---- DATA TO PROCESS

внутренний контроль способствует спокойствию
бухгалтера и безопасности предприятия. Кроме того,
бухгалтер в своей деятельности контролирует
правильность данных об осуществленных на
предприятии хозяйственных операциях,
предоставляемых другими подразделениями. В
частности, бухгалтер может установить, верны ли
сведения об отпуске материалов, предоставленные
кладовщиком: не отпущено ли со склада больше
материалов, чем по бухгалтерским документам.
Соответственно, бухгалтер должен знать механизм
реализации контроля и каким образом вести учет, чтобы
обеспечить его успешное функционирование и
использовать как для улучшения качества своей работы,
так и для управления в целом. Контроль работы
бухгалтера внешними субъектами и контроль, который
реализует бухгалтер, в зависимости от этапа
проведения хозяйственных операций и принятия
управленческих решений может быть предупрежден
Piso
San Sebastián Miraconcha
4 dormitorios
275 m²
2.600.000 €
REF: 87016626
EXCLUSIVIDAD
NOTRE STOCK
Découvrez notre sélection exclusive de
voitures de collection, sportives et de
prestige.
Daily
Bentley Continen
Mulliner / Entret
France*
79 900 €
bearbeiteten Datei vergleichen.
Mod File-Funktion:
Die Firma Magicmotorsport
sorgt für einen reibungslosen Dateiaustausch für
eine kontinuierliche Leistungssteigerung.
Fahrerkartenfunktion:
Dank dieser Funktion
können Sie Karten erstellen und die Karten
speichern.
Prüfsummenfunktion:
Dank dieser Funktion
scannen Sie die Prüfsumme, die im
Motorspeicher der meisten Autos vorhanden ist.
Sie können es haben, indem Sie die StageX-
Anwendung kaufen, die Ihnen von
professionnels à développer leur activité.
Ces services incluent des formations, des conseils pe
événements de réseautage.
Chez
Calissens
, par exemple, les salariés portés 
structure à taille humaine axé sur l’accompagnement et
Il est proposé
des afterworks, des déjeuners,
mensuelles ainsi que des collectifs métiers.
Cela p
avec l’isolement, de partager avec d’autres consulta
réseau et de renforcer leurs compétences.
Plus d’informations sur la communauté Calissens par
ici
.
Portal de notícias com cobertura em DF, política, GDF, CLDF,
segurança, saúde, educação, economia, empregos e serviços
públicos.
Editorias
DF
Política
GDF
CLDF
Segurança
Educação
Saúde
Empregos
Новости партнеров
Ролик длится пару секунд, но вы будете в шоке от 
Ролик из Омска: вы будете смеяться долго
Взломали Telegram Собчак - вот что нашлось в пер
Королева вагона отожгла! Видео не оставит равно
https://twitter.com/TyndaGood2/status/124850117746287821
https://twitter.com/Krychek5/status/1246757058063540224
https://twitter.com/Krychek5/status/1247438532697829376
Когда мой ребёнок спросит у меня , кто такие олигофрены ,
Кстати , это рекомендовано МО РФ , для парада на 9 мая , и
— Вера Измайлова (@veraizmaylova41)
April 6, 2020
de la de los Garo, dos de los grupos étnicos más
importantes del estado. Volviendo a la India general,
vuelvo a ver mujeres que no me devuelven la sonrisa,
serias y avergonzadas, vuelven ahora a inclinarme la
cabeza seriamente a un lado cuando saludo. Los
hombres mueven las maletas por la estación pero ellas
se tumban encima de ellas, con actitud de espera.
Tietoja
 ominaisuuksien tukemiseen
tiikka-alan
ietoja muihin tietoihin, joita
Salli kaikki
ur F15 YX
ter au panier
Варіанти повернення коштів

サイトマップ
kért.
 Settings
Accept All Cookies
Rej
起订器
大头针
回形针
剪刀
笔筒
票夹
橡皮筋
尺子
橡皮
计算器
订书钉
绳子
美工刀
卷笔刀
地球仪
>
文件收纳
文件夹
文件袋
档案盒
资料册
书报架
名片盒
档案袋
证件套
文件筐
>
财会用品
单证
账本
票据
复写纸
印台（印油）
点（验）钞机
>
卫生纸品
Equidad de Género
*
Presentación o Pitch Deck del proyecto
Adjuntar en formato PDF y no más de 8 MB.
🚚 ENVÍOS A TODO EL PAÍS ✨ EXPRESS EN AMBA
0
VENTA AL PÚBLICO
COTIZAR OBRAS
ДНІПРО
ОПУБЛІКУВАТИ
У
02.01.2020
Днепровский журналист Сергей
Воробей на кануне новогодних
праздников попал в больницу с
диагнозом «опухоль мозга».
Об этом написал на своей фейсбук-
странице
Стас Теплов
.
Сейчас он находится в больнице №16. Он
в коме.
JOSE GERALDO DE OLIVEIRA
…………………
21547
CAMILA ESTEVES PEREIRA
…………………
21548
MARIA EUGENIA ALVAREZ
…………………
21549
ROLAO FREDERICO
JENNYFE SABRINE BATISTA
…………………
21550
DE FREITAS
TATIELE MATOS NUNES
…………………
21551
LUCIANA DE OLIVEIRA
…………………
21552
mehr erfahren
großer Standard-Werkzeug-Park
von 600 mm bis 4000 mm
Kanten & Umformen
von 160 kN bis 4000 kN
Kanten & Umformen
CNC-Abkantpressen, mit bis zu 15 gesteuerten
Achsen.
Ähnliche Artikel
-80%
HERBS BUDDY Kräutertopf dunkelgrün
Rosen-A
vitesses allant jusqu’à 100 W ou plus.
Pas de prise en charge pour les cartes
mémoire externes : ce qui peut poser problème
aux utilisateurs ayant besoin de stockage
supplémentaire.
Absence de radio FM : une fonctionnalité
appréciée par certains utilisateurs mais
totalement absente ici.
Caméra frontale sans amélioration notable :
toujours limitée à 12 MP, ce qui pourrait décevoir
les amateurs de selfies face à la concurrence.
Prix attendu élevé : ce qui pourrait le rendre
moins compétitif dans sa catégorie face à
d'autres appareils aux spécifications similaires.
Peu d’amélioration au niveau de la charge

--------

WHAT THE TASK ASKS:
The requested lines run from the one with "ROLAO FREDERICO" through the last line of the records. Return them exactly.

ANSWER SPACE:
ROLAO FREDERICO
JENNYFE SABRINE BATISTA
…………………
21550
DE FREITAS
TATIELE MATOS NUNES
…………………
21551
LUCIANA DE OLIVEIRA
…………………
21552
mehr erfahren
großer Standard-Werkzeug-Park
von 600 mm bis 4000 mm
Kanten & Umformen
von 160 kN bis 4000 kN
Kanten & Umformen
CNC-Abkantpressen, mit bis zu 15 gesteuerten
Achsen.
Ähnliche Artikel
-80%
HERBS BUDDY Kräutertopf dunkelgrün
Rosen-A
vitesses allant jusqu’à 100 W ou plus.
Pas de prise en charge pour les cartes
mémoire externes : ce qui peut poser problème
aux utilisateurs ayant besoin de stockage
supplémentaire.
Absence de radio FM : une fonctionnalité
appréciée par certains utilisateurs mais
totalement absente ici.
Caméra frontale sans amélioration notable :
toujours limitée à 12 MP, ce qui pourrait décevoir
les amateurs de selfies face à la concurrence.
Prix attendu élevé : ce qui pourrait le rendre
moins compétitif dans sa catégorie face à
d'autres appareils aux spécifications similaires.
Peu d’amélioration au niveau de la charge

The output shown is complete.